Scientists around the world are racing to develop a vaccine for Covid-19. Chinese company Sinovac gives rare access to how one is created. Video / Sky News / Getty
One million people around the world have now died from Covid-19 since the pandemic began.
The grim milestone was reached today.
According to figures from the Johns Hopkins University of Medicine, there has been more than 32 million confirmed cases of Covid-19 globally.
Around seven million cases have been identifiedin the United States – more than any other country. America also leads the death toll, recording more than more than 200,000 deaths.
It is followed by Brazil, with more than 130,000 deaths, then India, Mexico, United Kingdom, Italy, Peru, France, Spain and Iran.
In contrast, Australia has recorded 27,000 cases of the virus and more than 850 deaths. More than 650 of these deaths have been in Victoria.
The death toll in America has now exceeded upper estimates of the pandemic's impact and some experts are warning it could nearly double by the end of the year.

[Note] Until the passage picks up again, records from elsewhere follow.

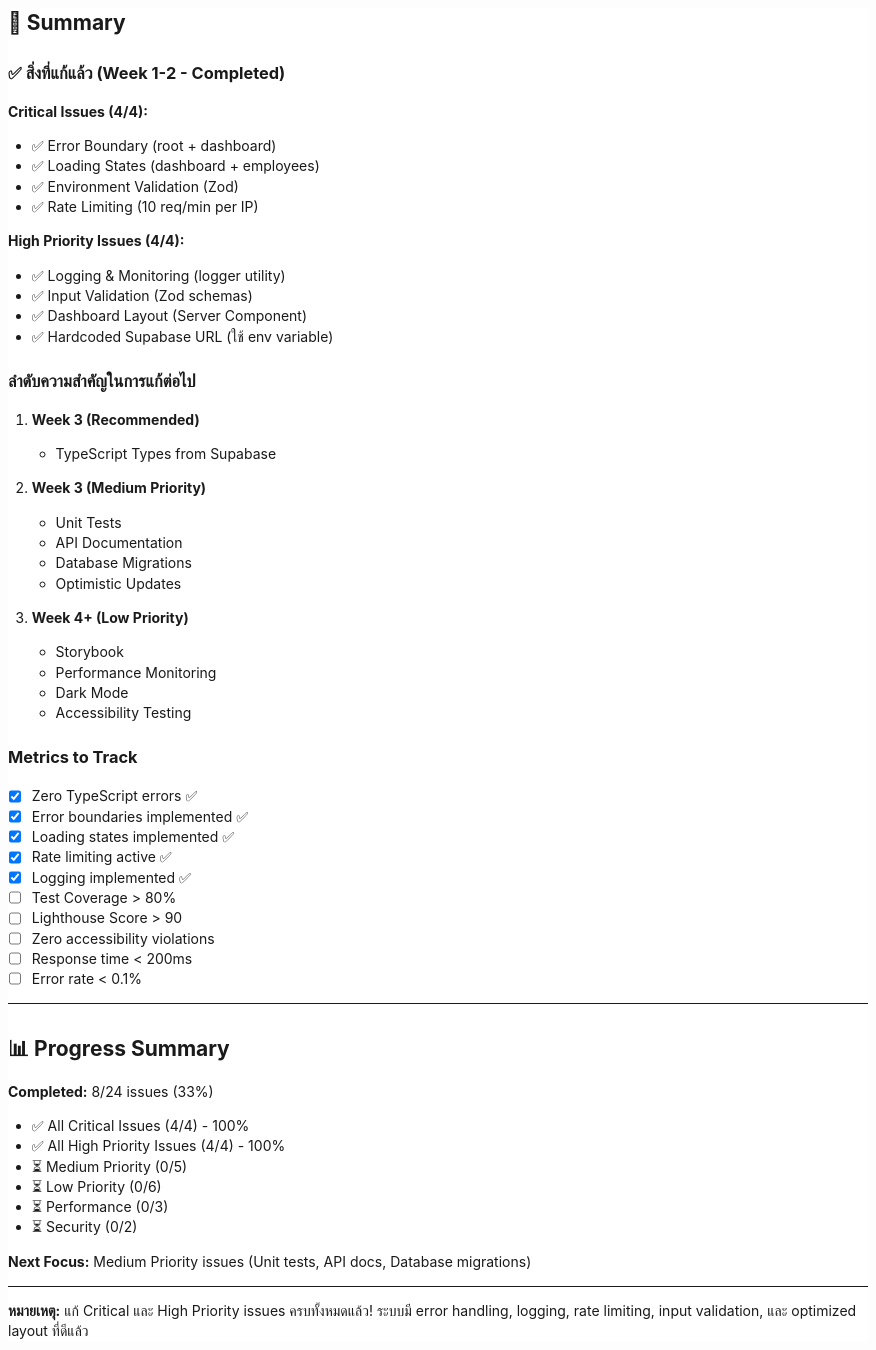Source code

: 
## 📝 Summary

### ✅ สิ่งที่แก้แล้ว (Week 1-2 - Completed)

**Critical Issues (4/4):**
- ✅ Error Boundary (root + dashboard)
- ✅ Loading States (dashboard + employees)
- ✅ Environment Validation (Zod)
- ✅ Rate Limiting (10 req/min per IP)

**High Priority Issues (4/4):**
- ✅ Logging & Monitoring (logger utility)
- ✅ Input Validation (Zod schemas)
- ✅ Dashboard Layout (Server Component)
- ✅ Hardcoded Supabase URL (ใช้ env variable)

### ลำดับความสำคัญในการแก้ต่อไป

1. **Week 3 (Recommended)**
   - TypeScript Types from Supabase

3. **Week 3 (Medium Priority)**
   - Unit Tests
   - API Documentation
   - Database Migrations
   - Optimistic Updates

4. **Week 4+ (Low Priority)**
   - Storybook
   - Performance Monitoring
   - Dark Mode
   - Accessibility Testing

### Metrics to Track
- [x] Zero TypeScript errors ✅
- [x] Error boundaries implemented ✅
- [x] Loading states implemented ✅
- [x] Rate limiting active ✅
- [x] Logging implemented ✅
- [ ] Test Coverage > 80%
- [ ] Lighthouse Score > 90
- [ ] Zero accessibility violations
- [ ] Response time < 200ms
- [ ] Error rate < 0.1%

---

## 📊 Progress Summary

**Completed:** 8/24 issues (33%)
- ✅ All Critical Issues (4/4) - 100%
- ✅ All High Priority Issues (4/4) - 100%
- ⏳ Medium Priority (0/5)
- ⏳ Low Priority (0/6)
- ⏳ Performance (0/3)
- ⏳ Security (0/2)

**Next Focus:** Medium Priority issues (Unit tests, API docs, Database migrations)

---

**หมายเหตุ:** แก้ Critical และ High Priority issues ครบทั้งหมดแล้ว! ระบบมี error handling, logging, rate limiting, input validation, และ optimized layout ที่ดีแล้ว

"I hoped we would be in a better place by now," epidemiologist at the Johns Hopkins Centre for Health Security Caitlin Rivers told NPR. "It's an enormous and tragic loss of life."
Coronavirus is now one of the leading causes of death in the US and Prof Rivers believes if the trend continues, Covid-19 will likely be the third-leading cause of death after heart disease and cancer in the US.
"For comparison, by the end of the year we will likely have seen more deaths from Covid-19 than we saw from diabetes, influenza and pneumonia, kidney disease and suicide combined in 2017," she said.
US President Donald Trump has been criticised for this handling of the pandemic but says he believes the country is doing well.
Experts including Bob Bednarczyk, assistant professor of global health and epidemiology at Emory University in Atlanta, say many of the deaths in the US could have been prevented by the widespread use of face masks, social distancing and other measures.
The World Health Organisation (WHO) declared Covid-19 a pandemic in March when 90 per cent of the cases were located in just four countries: China, South Korea, Italy and Iran.
At the time, more than 120,000 cases of the virus had been confirmed across 114 countries, and 4373 people had died.